Biallelic (homozygous or compound heterozygous) MUTYH disease variants | - Colonoscopy with polypectomy every 1 to 2 years, starting at 25 to 30 years of age.
- Colectomy in patients with any 1 of the following:
- Documented or suspected colorectal cancer.
- Multiple large/dysplastic polyps and/or significant polyp burden that cannot be effectively managed with colonoscopy and polypectomy.
- In patients with a subtotal colectomy with ileorectal anastomosis, sigmoidoscopy 6 months after surgery and annually thereafter.
- Upper endoscopy and duodenoscopy starting at age 30 to 35 years.
- Complete polypectomy or sampling of duodenal polyps at the time of initial polyp discovery and on each subsequent examination. An abnormal-appearing papilla should be biopsied.

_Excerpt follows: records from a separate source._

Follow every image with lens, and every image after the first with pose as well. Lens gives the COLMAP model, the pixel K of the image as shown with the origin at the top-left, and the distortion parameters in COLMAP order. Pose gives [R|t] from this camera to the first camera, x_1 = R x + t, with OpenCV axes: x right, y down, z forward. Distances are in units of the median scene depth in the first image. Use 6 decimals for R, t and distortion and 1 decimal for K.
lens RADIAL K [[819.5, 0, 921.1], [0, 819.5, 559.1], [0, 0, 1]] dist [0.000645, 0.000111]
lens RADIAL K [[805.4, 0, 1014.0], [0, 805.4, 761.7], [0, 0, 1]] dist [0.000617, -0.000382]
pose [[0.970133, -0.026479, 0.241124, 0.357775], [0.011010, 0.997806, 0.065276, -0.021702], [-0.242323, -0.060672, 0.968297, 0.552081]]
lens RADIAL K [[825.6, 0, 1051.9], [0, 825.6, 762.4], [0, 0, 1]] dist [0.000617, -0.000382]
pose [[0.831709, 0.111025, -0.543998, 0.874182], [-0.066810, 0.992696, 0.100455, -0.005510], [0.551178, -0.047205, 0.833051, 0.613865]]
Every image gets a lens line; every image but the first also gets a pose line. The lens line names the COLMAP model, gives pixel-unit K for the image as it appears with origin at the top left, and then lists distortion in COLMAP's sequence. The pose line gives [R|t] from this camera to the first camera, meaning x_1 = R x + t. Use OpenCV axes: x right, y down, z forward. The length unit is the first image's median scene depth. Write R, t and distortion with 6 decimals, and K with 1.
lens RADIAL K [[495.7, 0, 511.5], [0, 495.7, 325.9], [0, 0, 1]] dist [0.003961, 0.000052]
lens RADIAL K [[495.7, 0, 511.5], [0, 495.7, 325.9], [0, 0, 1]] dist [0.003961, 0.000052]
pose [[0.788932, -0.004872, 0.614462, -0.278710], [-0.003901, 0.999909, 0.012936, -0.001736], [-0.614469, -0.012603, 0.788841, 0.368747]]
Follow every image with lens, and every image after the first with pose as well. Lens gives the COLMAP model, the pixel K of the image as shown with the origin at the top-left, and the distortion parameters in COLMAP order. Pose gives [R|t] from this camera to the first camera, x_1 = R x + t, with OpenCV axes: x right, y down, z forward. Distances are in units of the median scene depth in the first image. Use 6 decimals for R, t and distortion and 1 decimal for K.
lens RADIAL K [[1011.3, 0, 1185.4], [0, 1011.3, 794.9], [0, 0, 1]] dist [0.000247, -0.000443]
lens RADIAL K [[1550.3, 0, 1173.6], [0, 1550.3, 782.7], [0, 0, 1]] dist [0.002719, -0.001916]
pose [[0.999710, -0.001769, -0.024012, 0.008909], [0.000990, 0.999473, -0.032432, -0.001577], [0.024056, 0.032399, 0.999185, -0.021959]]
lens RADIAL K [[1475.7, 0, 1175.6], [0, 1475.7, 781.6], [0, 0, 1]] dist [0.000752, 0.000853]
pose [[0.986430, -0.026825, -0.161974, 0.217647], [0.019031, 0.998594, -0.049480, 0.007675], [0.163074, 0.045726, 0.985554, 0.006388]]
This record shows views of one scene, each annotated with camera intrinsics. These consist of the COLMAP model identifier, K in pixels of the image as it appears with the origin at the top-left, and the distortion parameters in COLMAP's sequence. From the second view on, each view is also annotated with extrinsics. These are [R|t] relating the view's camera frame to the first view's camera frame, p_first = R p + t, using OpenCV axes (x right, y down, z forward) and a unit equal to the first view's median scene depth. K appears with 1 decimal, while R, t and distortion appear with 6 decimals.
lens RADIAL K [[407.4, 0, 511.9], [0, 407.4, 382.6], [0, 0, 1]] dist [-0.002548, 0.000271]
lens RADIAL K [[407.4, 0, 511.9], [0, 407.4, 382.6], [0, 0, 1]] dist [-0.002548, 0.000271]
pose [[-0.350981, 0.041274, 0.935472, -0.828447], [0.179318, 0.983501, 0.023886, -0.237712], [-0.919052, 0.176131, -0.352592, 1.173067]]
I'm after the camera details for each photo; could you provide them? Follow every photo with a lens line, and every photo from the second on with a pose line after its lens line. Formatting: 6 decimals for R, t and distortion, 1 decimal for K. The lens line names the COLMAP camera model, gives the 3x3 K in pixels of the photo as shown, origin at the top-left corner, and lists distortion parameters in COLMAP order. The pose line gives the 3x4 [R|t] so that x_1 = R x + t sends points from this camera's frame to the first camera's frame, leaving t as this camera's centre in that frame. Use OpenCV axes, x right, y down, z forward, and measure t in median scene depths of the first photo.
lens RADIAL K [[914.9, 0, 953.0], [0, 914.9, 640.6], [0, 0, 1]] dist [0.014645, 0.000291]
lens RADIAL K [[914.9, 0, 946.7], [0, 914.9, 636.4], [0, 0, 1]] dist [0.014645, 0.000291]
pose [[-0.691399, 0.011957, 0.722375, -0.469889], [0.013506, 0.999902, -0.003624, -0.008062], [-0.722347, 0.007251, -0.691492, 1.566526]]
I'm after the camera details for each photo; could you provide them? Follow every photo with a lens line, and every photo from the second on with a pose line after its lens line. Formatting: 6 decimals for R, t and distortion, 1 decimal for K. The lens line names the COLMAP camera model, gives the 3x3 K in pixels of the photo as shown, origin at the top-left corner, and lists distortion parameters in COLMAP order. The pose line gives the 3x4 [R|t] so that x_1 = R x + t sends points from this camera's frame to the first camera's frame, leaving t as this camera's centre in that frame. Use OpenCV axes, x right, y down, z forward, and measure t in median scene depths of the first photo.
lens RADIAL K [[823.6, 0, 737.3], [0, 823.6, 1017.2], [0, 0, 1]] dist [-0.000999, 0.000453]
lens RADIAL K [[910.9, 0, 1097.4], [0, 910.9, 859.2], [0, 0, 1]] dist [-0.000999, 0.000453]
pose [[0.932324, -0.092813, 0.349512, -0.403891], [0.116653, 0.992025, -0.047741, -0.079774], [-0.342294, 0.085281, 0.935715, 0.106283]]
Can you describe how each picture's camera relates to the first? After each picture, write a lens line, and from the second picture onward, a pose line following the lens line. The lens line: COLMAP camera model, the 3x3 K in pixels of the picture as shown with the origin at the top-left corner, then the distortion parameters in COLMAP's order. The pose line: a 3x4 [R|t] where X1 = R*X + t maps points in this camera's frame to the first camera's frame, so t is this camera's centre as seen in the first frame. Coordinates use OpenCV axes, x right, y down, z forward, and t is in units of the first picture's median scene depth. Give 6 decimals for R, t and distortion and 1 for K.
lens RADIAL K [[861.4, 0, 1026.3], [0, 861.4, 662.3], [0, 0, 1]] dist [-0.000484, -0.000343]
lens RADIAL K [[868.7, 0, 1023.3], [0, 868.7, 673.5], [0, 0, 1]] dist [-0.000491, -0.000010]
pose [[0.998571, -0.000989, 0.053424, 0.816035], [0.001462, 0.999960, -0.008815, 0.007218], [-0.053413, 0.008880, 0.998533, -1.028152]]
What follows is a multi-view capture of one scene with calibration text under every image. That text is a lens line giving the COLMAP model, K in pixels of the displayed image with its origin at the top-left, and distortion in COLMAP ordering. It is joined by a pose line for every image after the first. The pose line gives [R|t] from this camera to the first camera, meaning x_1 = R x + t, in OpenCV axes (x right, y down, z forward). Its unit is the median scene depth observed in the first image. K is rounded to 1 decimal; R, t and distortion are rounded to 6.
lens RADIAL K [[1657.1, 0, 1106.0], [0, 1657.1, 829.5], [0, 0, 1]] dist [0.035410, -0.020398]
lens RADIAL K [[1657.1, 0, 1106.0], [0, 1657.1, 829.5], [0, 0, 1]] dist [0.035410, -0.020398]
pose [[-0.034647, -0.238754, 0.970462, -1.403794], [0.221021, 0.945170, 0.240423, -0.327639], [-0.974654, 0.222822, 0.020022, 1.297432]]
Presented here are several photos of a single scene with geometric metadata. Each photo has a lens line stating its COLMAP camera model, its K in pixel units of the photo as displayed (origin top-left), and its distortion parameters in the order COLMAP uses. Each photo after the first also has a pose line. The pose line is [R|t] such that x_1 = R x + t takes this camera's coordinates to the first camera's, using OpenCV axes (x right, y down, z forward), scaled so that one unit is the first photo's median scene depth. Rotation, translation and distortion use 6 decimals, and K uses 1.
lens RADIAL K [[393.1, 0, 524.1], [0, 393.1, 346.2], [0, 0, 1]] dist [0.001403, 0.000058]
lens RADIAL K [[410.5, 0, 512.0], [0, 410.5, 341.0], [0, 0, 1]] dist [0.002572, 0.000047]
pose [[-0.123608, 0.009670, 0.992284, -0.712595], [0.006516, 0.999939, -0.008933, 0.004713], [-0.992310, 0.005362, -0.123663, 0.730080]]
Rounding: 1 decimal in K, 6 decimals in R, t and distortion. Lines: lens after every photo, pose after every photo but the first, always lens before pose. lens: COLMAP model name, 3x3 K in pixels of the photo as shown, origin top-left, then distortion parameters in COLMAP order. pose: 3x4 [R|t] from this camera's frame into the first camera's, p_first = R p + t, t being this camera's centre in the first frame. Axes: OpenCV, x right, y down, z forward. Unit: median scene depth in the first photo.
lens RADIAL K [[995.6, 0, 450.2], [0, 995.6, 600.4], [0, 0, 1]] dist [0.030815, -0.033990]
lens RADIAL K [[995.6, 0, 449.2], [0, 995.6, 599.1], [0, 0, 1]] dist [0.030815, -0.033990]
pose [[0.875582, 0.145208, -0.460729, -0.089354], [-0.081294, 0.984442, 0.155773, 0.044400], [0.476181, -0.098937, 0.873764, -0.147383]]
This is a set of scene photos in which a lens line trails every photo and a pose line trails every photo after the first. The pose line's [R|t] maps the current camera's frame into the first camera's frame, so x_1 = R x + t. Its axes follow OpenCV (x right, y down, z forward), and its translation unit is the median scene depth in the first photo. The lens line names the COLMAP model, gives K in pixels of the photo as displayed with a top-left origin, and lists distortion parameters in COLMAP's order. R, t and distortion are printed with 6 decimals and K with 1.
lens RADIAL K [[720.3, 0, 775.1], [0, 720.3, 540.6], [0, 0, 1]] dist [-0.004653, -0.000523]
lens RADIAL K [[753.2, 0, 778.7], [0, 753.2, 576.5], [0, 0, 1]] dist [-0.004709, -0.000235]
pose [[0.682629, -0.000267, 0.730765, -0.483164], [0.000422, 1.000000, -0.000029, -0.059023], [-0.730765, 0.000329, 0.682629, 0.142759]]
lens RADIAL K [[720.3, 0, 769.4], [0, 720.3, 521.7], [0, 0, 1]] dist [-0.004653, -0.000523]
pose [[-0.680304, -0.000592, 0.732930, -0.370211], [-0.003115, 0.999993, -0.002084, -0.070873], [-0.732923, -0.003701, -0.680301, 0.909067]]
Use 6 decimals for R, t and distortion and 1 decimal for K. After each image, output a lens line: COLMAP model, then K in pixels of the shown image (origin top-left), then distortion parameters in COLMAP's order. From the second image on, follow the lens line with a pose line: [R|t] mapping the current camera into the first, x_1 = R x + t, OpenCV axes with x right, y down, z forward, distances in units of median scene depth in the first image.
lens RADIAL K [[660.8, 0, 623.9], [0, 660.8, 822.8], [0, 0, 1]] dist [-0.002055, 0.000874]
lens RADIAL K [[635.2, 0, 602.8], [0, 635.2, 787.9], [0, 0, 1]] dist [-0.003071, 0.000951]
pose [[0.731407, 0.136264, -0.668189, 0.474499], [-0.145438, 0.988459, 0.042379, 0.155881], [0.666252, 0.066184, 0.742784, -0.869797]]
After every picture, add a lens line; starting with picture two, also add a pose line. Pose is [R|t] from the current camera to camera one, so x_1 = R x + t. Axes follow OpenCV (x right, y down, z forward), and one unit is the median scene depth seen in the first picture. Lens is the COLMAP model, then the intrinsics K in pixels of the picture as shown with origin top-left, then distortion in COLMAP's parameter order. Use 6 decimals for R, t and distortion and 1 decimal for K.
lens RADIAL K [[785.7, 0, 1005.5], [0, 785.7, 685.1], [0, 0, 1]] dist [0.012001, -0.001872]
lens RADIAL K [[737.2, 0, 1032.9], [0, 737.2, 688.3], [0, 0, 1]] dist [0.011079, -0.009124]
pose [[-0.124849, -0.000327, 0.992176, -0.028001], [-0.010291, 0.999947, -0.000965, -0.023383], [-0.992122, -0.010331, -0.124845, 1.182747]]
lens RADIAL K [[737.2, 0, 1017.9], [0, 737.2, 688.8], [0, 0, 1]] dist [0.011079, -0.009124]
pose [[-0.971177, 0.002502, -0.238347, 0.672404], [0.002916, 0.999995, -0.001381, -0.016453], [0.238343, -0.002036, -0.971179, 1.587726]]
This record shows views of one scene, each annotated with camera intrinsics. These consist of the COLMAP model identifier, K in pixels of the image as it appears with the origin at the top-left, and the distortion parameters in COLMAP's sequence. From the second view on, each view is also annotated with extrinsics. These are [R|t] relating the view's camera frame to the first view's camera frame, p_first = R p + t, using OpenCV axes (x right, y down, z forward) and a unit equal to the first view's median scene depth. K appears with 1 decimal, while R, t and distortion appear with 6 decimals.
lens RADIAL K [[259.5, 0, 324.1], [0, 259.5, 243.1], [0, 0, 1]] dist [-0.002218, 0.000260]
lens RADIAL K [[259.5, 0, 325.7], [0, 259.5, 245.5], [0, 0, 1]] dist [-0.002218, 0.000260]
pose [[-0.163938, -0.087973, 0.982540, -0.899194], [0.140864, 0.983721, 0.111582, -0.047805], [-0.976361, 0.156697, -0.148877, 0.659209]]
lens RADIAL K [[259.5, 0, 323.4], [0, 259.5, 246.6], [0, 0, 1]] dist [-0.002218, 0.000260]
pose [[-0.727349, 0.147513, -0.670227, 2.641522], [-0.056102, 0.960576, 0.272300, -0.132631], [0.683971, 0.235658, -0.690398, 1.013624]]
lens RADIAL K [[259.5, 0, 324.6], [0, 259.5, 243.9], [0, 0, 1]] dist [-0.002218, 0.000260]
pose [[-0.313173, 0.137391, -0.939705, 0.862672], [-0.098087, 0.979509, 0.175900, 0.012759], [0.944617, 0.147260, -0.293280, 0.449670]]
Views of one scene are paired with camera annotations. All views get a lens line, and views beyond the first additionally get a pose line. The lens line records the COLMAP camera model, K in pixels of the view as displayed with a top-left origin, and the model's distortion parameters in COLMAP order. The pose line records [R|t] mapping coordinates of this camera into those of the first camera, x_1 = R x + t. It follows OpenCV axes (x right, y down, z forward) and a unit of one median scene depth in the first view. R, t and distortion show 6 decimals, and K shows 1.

- Interval for subsequent upper endoscopy is based on the severity of duodenal polyposis as classified by the Modified Spigelman score:
- Stage 0: Every 4 to 5 years
- Stage I: Every 2 to 3 years
- Stage II: Every 1 to 3 years
- Stage III: Every 6 to 12 months
- Stage IV: In the absence of surgery (duodenectomy), surveillance every 6 months
- Annual thyroid screening by physical examination and ultrasound.
- Routine screening for other MAP-associated cancers is not recommended.